Puasa adalah ibadah spesial karena segala amal itu kembali kepada manusia kecuali puasa, karena puasa adalah untukku dan aku sendiri yang akan membalasnya. Keistimewaan puasa sebagaimana hadis Nabi berikut ini:

“Setiap amalan kebaikan yang dilakukan oleh manusia akan dilipatgandakan dengan sepuluh kebaikan yang semisal hingga tujuh ratus kali lipat. Allah Ta’ala berfirman (yang artinya), “Kecuali amalan puasa. Amalan puasa tersebut adalah untuk-Ku. Aku sendiri yang akan membalasnya. Disebabkan dia telah meninggalkan syahwat dan makanan karena-Ku. Bagi orang yang berpuasa akan mendapatkan dua kebahagiaan yaitu kebahagiaan ketika dia berbuka dan kebahagiaan ketika berjumpa dengan Rabbnya. Sungguh bau mulut orang yang berpuasa lebih harum di sisi Allah daripada bau minyak kasturi” (HR. Muslim: 1151).

Dalam kitab Maqosidus Soum karya Syekh Izzuddin bin Abdussalam dijelaskan tentang macam-macam puasa Sunnah dalam Islam, Pertama, adalah puasa ittiba ramadan dengan puasa 6 hari bulan syawwal berdasarkan hadis Nabi “Barang siapa puasa Ramadan dan melanjutkannya dengan puasa 6 hari pada bulan syawwal, maka seperti puasa selama satu tahun. (HR. Muslim: 1164; Abu Dawud: 2433; Tirmidzi:759).

Kedua, Puasa Dawud, puasa sehari, berbuka sehari, sesuai dengan hadis nabi Muhammad Saw. “Sesungguhnya puasa yang paling disukai oleh Allah adalah puasa dawud, dan sesungguhnya salat yang disukai oleh Allah adalah salat dawud, karena nabi beliau tidur di sebagian malam dan bangun pada pertiga malam dan tidur kembali, dan puasa sehari dan tidak puasa sehari (HR. Muslim: 1159).

Baca Juga:  Puasa Yang Tidak Boleh Ditawar : Kritik Atas Tulisan “Mengganti Puasa Secara Kolektif”

Ketiga, puasa bulan Sya’ban seperti hadis yang diriwayatkan oleh Sayyidah Aisyah sesungguhnya Nabi Muhammad puasa penuh pada bulan sya’ban, wafi riwayatin Sesungguhnya Nabi puasa beberapa hari selama bulan sya’ban (HR. Muslim: 1157).

Keempat, puasa bulan Muharram, seperti hadis Nabi Muhammad, sesungguhnya keutamaan puasa setelah puasa Ramadan adalah puasa Muharram,  dan sesungguhnya utamanya salat setelah salat fardhu adalah salat malam (HR. Muslim: 1163).

Kelima dan keenam adalah puasa Tasu’a dan Asyura.

Puasa Tasu’a adalah puasa sunnah yang dikerjakan pada tanggal 9 Muharam.
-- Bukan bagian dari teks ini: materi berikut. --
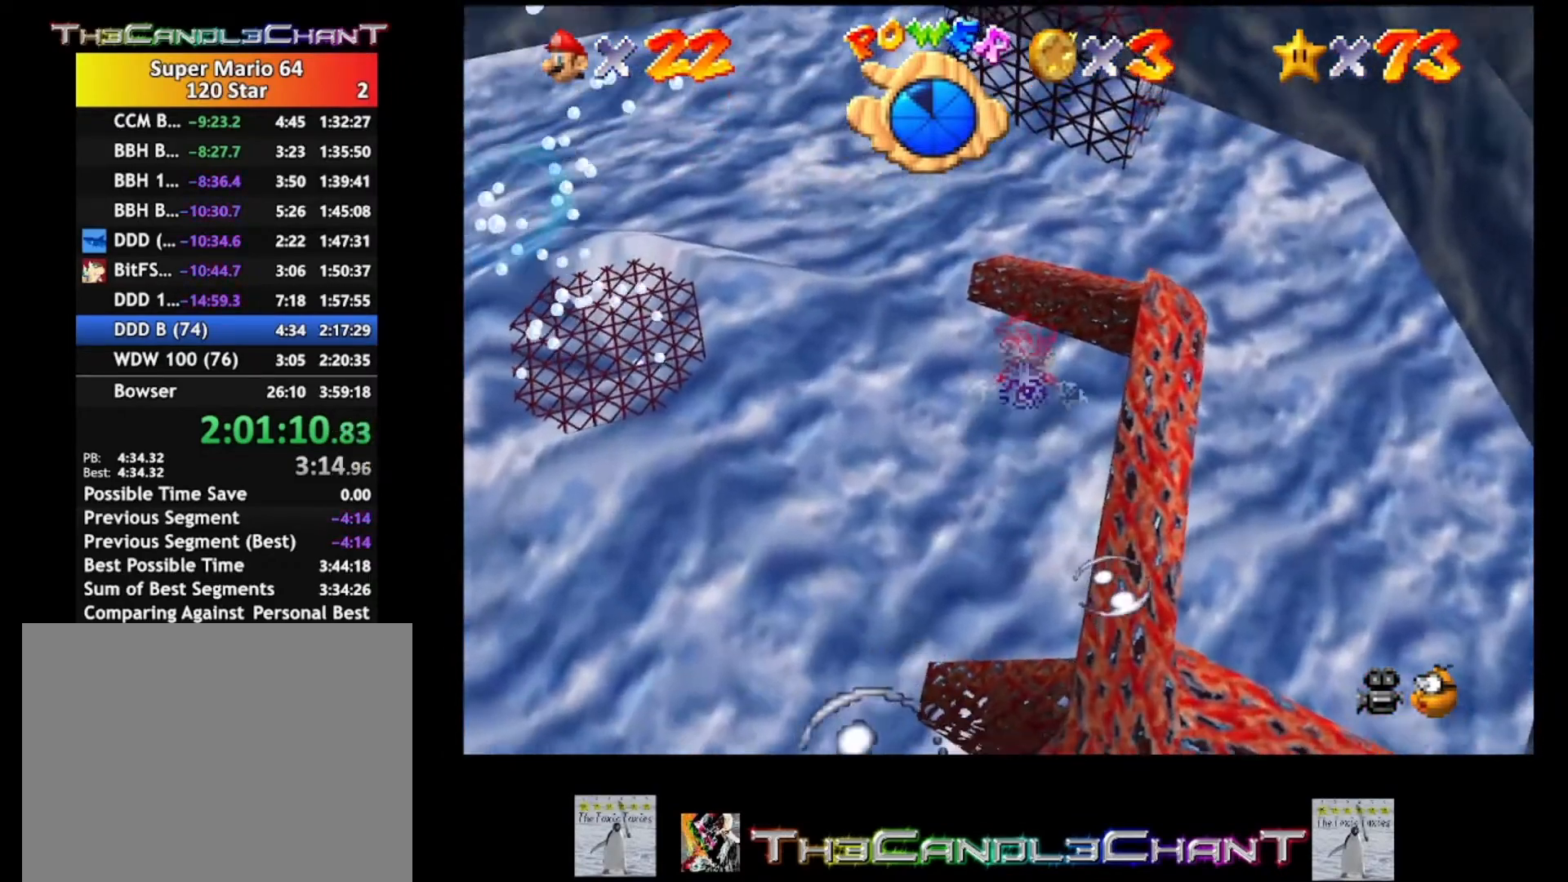
{"buttons": [], "left_stick": "center", "right_stick": "center", "events": [[33, "A", "down"], [100, "left_stick", "up"], [267, "left_stick", "center"], [333, "A", "up"]]}
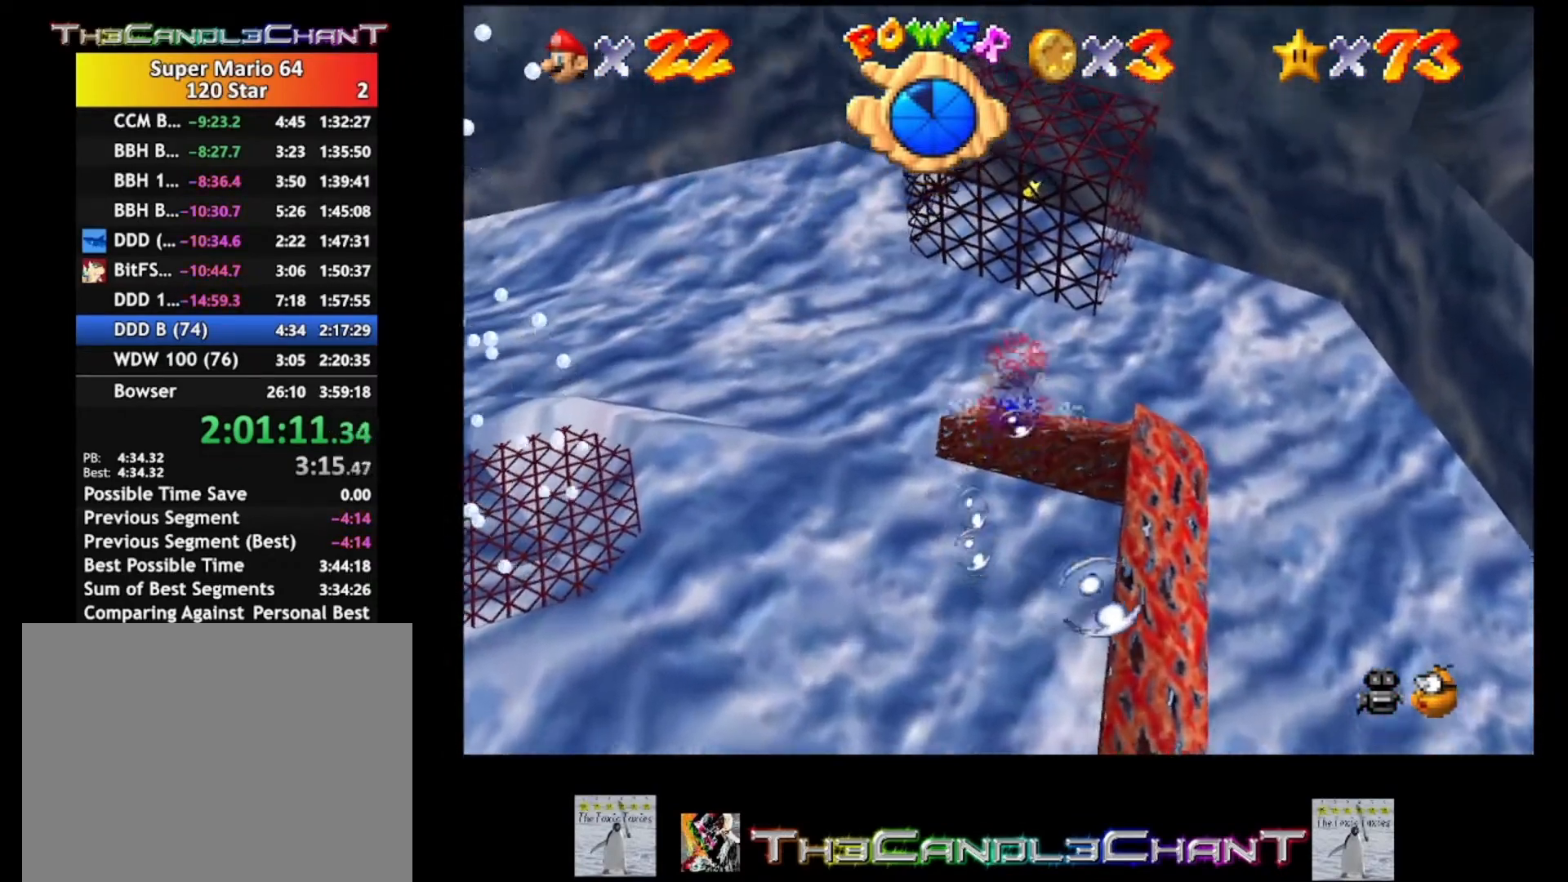
{"buttons": ["A"], "left_stick": "up", "right_stick": "center", "events": [[200, "A", "down"], [267, "left_stick", "up"]]}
Puasa ini dilakukan untuk mengiringi puasa yang dilakukan pada keesokan harinya yaitu di tanggal 10 Muharram. Kenapa? Karena di hari yang sama yaitu tanggal 10 Muharram orang-orang Yahudi dan Nasrani juga melakukan puasa. Jadi melakukan puasa di tanggal 9 Muharram untuk mengiringi puasa keesokan harinya, akan dapat membedakan dengan puasa yang dilakukan oleh orang-orang Yahudi dan Nasrani.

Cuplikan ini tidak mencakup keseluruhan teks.